#### [WORK TASK A]
Echo the passage in the piece on Zemmour and France's defeat in Algeria that begins with the words containing "In a speech" and ends with "of the bayonet.".

[PAGE EXTRACT Boundary: Start]

Eric Zemmour and the long shadow of France's defeat in Algeria
LA CAMPAGNE NUMÉRO TROIS: 188 days until Macron's re-election.
In a speech over the weekend in Nîmes, in the South of France, great replacement propagandist and all-but-declared presidential candidate Éric Zemmour put forward his theory of the “strong” State, whose role is to “civilize the barbarians.”
That language is very explicitly the language of the colonizers of yore. Zemmour’s political programme is not just to secure the proverbial future for France’s white children (as goes the cursed slogan), but also to re-colonize France, as it were, and in particular its former colonial Muslim “minorities.” Zemmour and his supporters, whose numbers keep rising at an alarming rate, are haunted by the specter of France’s imperial past, those glorious days when, in Algeria and beyond, it was the conquering French State that was doing the replacement of the indigènes, at the point of the bayonet.
The demise of France’s colonial empire, its failed attempt at “great replacement” but abroad, casts a long shadow over our country’s politics. This is no mere atmospheric observation from 30,000 feet distance. Decolonization and the loss of Algeria, or rather its independence, are the crucible of the Fifth Republic. As I discussed in a previous post, the election of the president by popular vote and the debasement of the Parliament were aftershocks of the Algerian crisis. The nagging question of immigration is also a delayed effect of the defeat in Algeria. That is the only way to make sense of its persistence, as immigration in France is altogether limited (at 10.3% of immigrants, France lags the OECD average, well behind countries like Germany or Belgium or Canada.)
But the rot goes even deeper: De Gaulle came back to power in the spring of 1958 after a military coup in Algiers. At the time Algiers was the second largest French city after Paris! The military had taken over the colony’s capital because the government in Paris had fallen, and the soldiers on the ground were irate at the prospect of a new cabinet that could begin negotiations with Algerian independentists. Several close De Gaulle associates were among the coup organizers. De Gaulle kept them at arm's length but his fingers were all over this. General Salan, the leader of the coup, concluded his speech before the assembled crowd in Algiers with a sonorous “Vive De Gaulle!”
Once they had secured Algiers with the support of the colonists, the rebels sent paratroopers to land across the Mediterranean, in Corsica. The message was direct and ominous. Unless something changed, Paris would be next. René Coty, the ceremonial President, blinked and called De Gaulle to form a government, and threatened to resign if Parliament did not grant the General full special powers (“pouvoirs d'exception.”) With the very real menace of a paratroopers' assault on Paris, the army forced De Gaulle's return. And De Gaulle was rather eager to oblige.
Looking back on it, the whole chain of events, and above all De Gaulle's role in it, seem downright insane. And yet that is how the Fifth Republic was born, in a military coup orchestrated to keep Algeria French (that De Gaulle proceeded to betray those who had carried him back to power remains an unexamined contradiction for French right wing voters.)

[PAGE EXTRACT Boundary: End]

#### [WORK TASK B]
Duplicate the records from the line containing "Computers | Percent |" through the last line of the records, with both of those lines included.

[DATA FOR PROCESSING Boundary: Start]

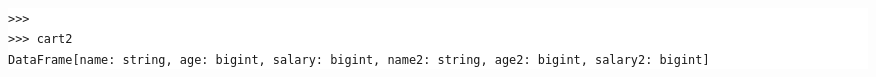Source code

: 	>>>
	>>> cart2
	DataFrame[name: string, age: bigint, salary: bigint, name2: string, age2: bigint, salary2: bigint]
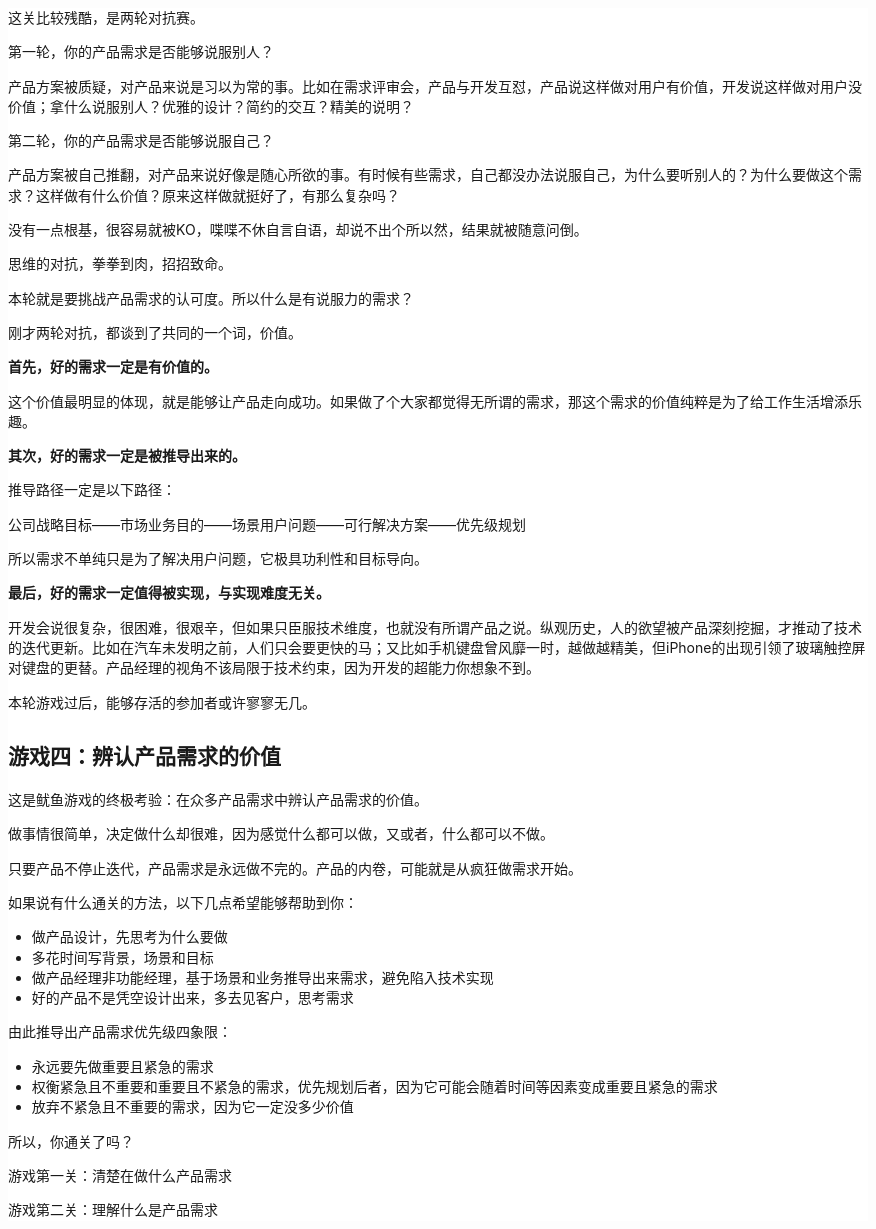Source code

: 这关比较残酷，是两轮对抗赛。

第一轮，你的产品需求是否能够说服别人？

产品方案被质疑，对产品来说是习以为常的事。比如在需求评审会，产品与开发互怼，产品说这样做对用户有价值，开发说这样做对用户没价值；拿什么说服别人？优雅的设计？简约的交互？精美的说明？

第二轮，你的产品需求是否能够说服自己？

产品方案被自己推翻，对产品来说好像是随心所欲的事。有时候有些需求，自己都没办法说服自己，为什么要听别人的？为什么要做这个需求？这样做有什么价值？原来这样做就挺好了，有那么复杂吗？

没有一点根基，很容易就被KO，喋喋不休自言自语，却说不出个所以然，结果就被随意问倒。

思维的对抗，拳拳到肉，招招致命。

本轮就是要挑战产品需求的认可度。所以什么是有说服力的需求？

刚才两轮对抗，都谈到了共同的一个词，价值。

**首先，好的需求一定是有价值的。**

这个价值最明显的体现，就是能够让产品走向成功。如果做了个大家都觉得无所谓的需求，那这个需求的价值纯粹是为了给工作生活增添乐趣。

**其次，好的需求一定是被推导出来的。**

推导路径一定是以下路径：

公司战略目标——市场业务目的——场景用户问题——可行解决方案——优先级规划

所以需求不单纯只是为了解决用户问题，它极具功利性和目标导向。

**最后，好的需求一定值得被实现，与实现难度无关。**

开发会说很复杂，很困难，很艰辛，但如果只臣服技术维度，也就没有所谓产品之说。纵观历史，人的欲望被产品深刻挖掘，才推动了技术的迭代更新。比如在汽车未发明之前，人们只会要更快的马；又比如手机键盘曾风靡一时，越做越精美，但iPhone的出现引领了玻璃触控屏对键盘的更替。产品经理的视角不该局限于技术约束，因为开发的超能力你想象不到。

本轮游戏过后，能够存活的参加者或许寥寥无几。

## 游戏四：辨认产品需求的价值

这是鱿鱼游戏的终极考验：在众多产品需求中辨认产品需求的价值。

做事情很简单，决定做什么却很难，因为感觉什么都可以做，又或者，什么都可以不做。

只要产品不停止迭代，产品需求是永远做不完的。产品的内卷，可能就是从疯狂做需求开始。

如果说有什么通关的方法，以下几点希望能够帮助到你：

*   做产品设计，先思考为什么要做
*   多花时间写背景，场景和目标
*   做产品经理非功能经理，基于场景和业务推导出来需求，避免陷入技术实现
*   好的产品不是凭空设计出来，多去见客户，思考需求

由此推导出产品需求优先级四象限：

*   永远要先做重要且紧急的需求
*   权衡紧急且不重要和重要且不紧急的需求，优先规划后者，因为它可能会随着时间等因素变成重要且紧急的需求
*   放弃不紧急且不重要的需求，因为它一定没多少价值

所以，你通关了吗？

游戏第一关：清楚在做什么产品需求

游戏第二关：理解什么是产品需求
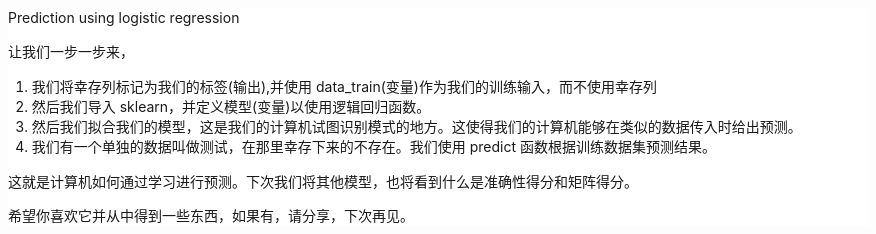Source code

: Prediction using logistic regression

让我们一步一步来，

1.  我们将幸存列标记为我们的标签(输出),并使用 data_train(变量)作为我们的训练输入，而不使用幸存列
2.  然后我们导入 sklearn，并定义模型(变量)以使用逻辑回归函数。
3.  然后我们拟合我们的模型，这是我们的计算机试图识别模式的地方。这使得我们的计算机能够在类似的数据传入时给出预测。
4.  我们有一个单独的数据叫做测试，在那里幸存下来的不存在。我们使用 predict 函数根据训练数据集预测结果。

这就是计算机如何通过学习进行预测。下次我们将其他模型，也将看到什么是准确性得分和矩阵得分。

希望你喜欢它并从中得到一些东西，如果有，请分享，下次再见。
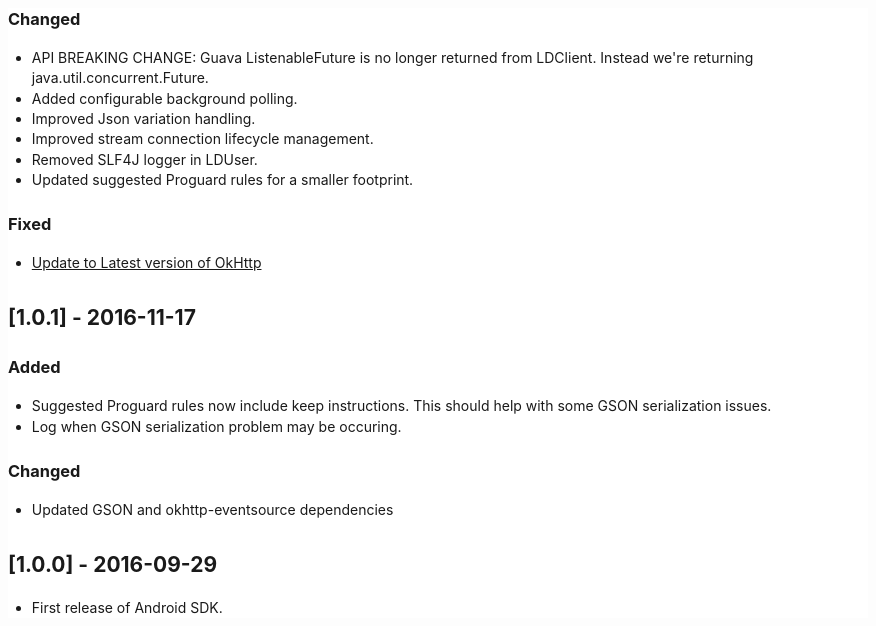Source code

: ### Changed
- API BREAKING CHANGE: Guava ListenableFuture is no longer returned from LDClient. Instead we're returning java.util.concurrent.Future.
- Added configurable background polling.
- Improved Json variation handling.
- Improved stream connection lifecycle management.
- Removed SLF4J logger in LDUser.
- Updated suggested Proguard rules for a smaller footprint.

### Fixed
- [Update to Latest version of OkHttp](https://github.com/launchdarkly/android-client-sdk/issues/20)

## [1.0.1] - 2016-11-17
### Added
- Suggested Proguard rules now include keep instructions. This should help with some GSON serialization issues. 
- Log when GSON serialization problem may be occuring.

### Changed
- Updated GSON and okhttp-eventsource dependencies

## [1.0.0] - 2016-09-29
- First release of Android SDK.
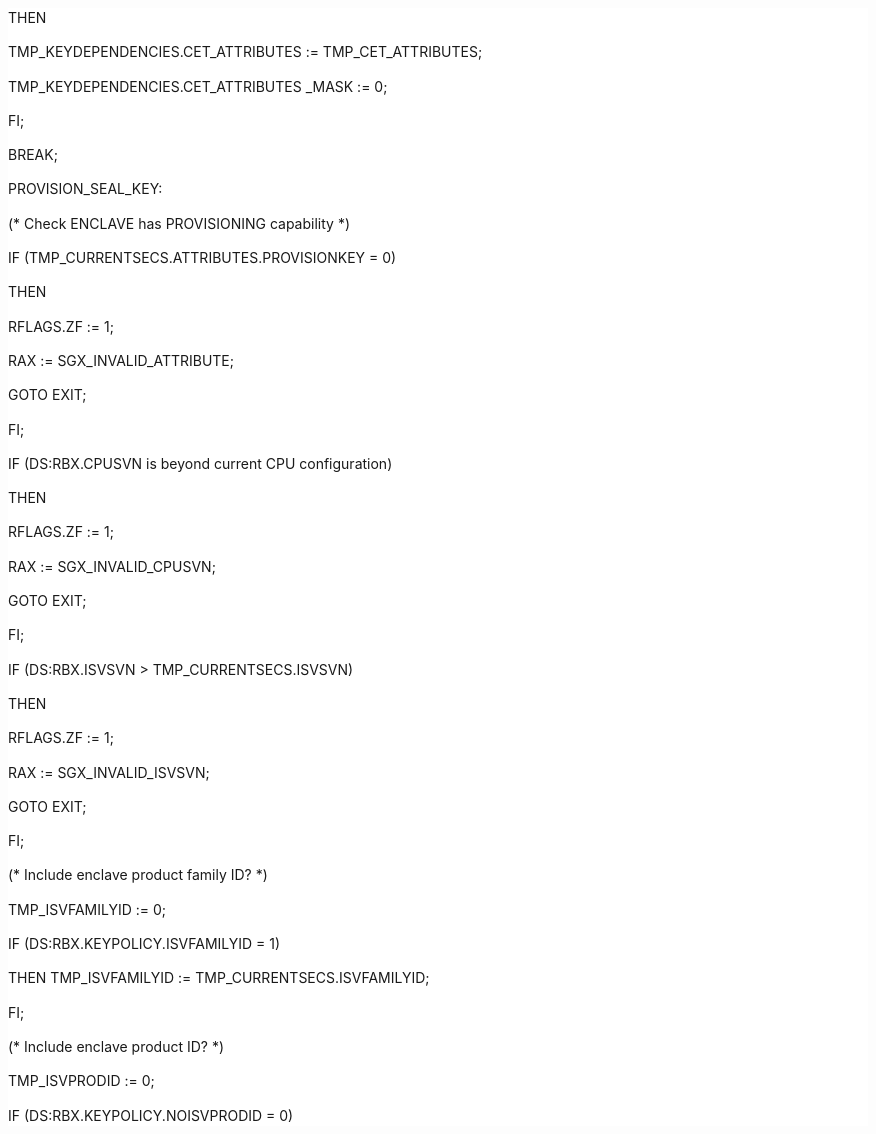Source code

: THEN

TMP_KEYDEPENDENCIES.CET_ATTRIBUTES := TMP_CET_ATTRIBUTES;

TMP_KEYDEPENDENCIES.CET_ATTRIBUTES \_MASK := 0;

FI;

BREAK;

PROVISION_SEAL_KEY:

(\* Check ENCLAVE has PROVISIONING capability \*)

IF (TMP_CURRENTSECS.ATTRIBUTES.PROVISIONKEY = 0)

THEN

RFLAGS.ZF := 1;

RAX := SGX_INVALID_ATTRIBUTE;

GOTO EXIT;

FI;

IF (DS:RBX.CPUSVN is beyond current CPU configuration)

THEN

RFLAGS.ZF := 1;

RAX := SGX_INVALID_CPUSVN;

GOTO EXIT;

FI;

IF (DS:RBX.ISVSVN > TMP_CURRENTSECS.ISVSVN)

THEN

RFLAGS.ZF := 1;

RAX := SGX_INVALID_ISVSVN;

GOTO EXIT;

FI;

(\* Include enclave product family ID? \*)

TMP_ISVFAMILYID := 0;

IF (DS:RBX.KEYPOLICY.ISVFAMILYID = 1)

THEN TMP_ISVFAMILYID := TMP_CURRENTSECS.ISVFAMILYID;

FI;

(\* Include enclave product ID? \*)

TMP_ISVPRODID := 0;

IF (DS:RBX.KEYPOLICY.NOISVPRODID = 0)
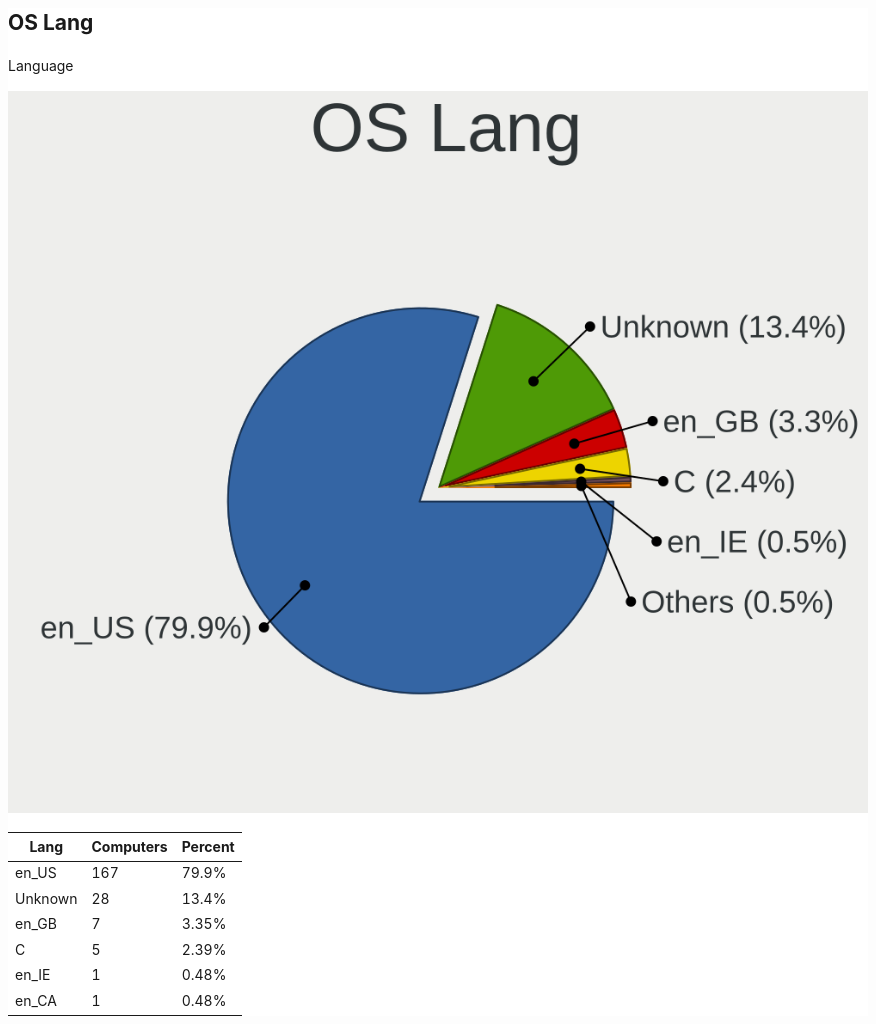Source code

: OS Lang
-------

Language

![OS Lang](./images/pie_chart/os_lang.svg)


| Lang    | Computers | Percent |
|---------|-----------|---------|
| en_US   | 167       | 79.9%   |
| Unknown | 28        | 13.4%   |
| en_GB   | 7         | 3.35%   |
| C       | 5         | 2.39%   |
| en_IE   | 1         | 0.48%   |
| en_CA   | 1         | 0.48%   |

[DATA FOR PROCESSING Boundary: End]

#### [EXPECTED ANSWER A]
In a speech over the weekend in Nîmes, in the South of France, great replacement propagandist and all-but-declared presidential candidate Éric Zemmour put forward his theory of the “strong” State, whose role is to “civilize the barbarians.”
That language is very explicitly the language of the colonizers of yore. Zemmour’s political programme is not just to secure the proverbial future for France’s white children (as goes the cursed slogan), but also to re-colonize France, as it were, and in particular its former colonial Muslim “minorities.” Zemmour and his supporters, whose numbers keep rising at an alarming rate, are haunted by the specter of France’s imperial past, those glorious days when, in Algeria and beyond, it was the conquering French State that was doing the replacement of the indigènes, at the point of the bayonet.

#### [EXPECTED ANSWER B]
| Lang    | Computers | Percent |
|---------|-----------|---------|
| en_US   | 167       | 79.9%   |
| Unknown | 28        | 13.4%   |
| en_GB   | 7         | 3.35%   |
| C       | 5         | 2.39%   |
| en_IE   | 1         | 0.48%   |
| en_CA   | 1         | 0.48%   |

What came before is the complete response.